Information given: Begin
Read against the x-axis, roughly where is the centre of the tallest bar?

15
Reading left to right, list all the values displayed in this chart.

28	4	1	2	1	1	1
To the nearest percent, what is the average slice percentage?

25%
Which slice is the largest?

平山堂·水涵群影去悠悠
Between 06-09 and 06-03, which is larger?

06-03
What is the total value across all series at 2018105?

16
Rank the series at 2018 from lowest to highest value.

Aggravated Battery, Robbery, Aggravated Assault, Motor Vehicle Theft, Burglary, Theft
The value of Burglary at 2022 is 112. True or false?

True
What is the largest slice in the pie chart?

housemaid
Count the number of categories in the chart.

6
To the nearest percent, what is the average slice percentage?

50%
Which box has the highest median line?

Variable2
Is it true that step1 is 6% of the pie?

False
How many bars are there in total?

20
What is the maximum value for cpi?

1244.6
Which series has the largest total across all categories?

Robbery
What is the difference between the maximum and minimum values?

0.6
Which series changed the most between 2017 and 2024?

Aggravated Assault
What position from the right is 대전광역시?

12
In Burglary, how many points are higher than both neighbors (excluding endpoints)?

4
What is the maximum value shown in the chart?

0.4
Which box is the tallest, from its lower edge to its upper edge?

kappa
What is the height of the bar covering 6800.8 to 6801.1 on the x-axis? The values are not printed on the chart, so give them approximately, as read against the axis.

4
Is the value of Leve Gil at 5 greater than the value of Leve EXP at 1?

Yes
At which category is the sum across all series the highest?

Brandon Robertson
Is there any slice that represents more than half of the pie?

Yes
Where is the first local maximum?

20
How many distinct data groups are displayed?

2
Information given: End
▸ **Assignment**
Render every line of the records above as a JSON list of strings, one string per line, omitting blank lines.

▸ **Response to this task**
[
  "Read against the x-axis, roughly where is the centre of the tallest bar?",
  "15",
  "Reading left to right, list all the values displayed in this chart.",
  "28\t4\t1\t2\t1\t1\t1",
  "To the nearest percent, what is the average slice percentage?",
  "25%",
  "Which slice is the largest?",
  "平山堂·水涵群影去悠悠",
  "Between 06-09 and 06-03, which is larger?",
  "06-03",
  "What is the total value across all series at 2018105?",
  "16",
  "Rank the series at 2018 from lowest to highest value.",
  "Aggravated Battery, Robbery, Aggravated Assault, Motor Vehicle Theft, Burglary, Theft",
  "The value of Burglary at 2022 is 112. True or false?",
  "True",
  "What is the largest slice in the pie chart?",
  "housemaid",
  "Count the number of categories in the chart.",
  "6",
  "To the nearest percent, what is the average slice percentage?",
  "50%",
  "Which box has the highest median line?",
  "Variable2",
  "Is it true that step1 is 6% of the pie?",
  "False",
  "How many bars are there in total?",
  "20",
  "What is the maximum value for cpi?",
  "1244.6",
  "Which series has the largest total across all categories?",
  "Robbery",
  "What is the difference between the maximum and minimum values?",
  "0.6",
  "Which series changed the most between 2017 and 2024?",
  "Aggravated Assault",
  "What position from the right is 대전광역시?",
  "12",
  "In Burglary, how many points are higher than both neighbors (excluding endpoints)?",
  "4",
  "What is the maximum value shown in the chart?",
  "0.4",
  "Which box is the tallest, from its lower edge to its upper edge?",
  "kappa",
  "What is the height of the bar covering 6800.8 to 6801.1 on the x-axis? The values are not printed on the chart, so give them approximately, as read against the axis.",
  "4",
  "Is the value of Leve Gil at 5 greater than the value of Leve EXP at 1?",
  "Yes",
  "At which category is the sum across all series the highest?",
  "Brandon Robertson",
  "Is there any slice that represents more than half of the pie?",
  "Yes",
  "Where is the first local maximum?",
  "20",
  "How many distinct data groups are displayed?",
  "2"
]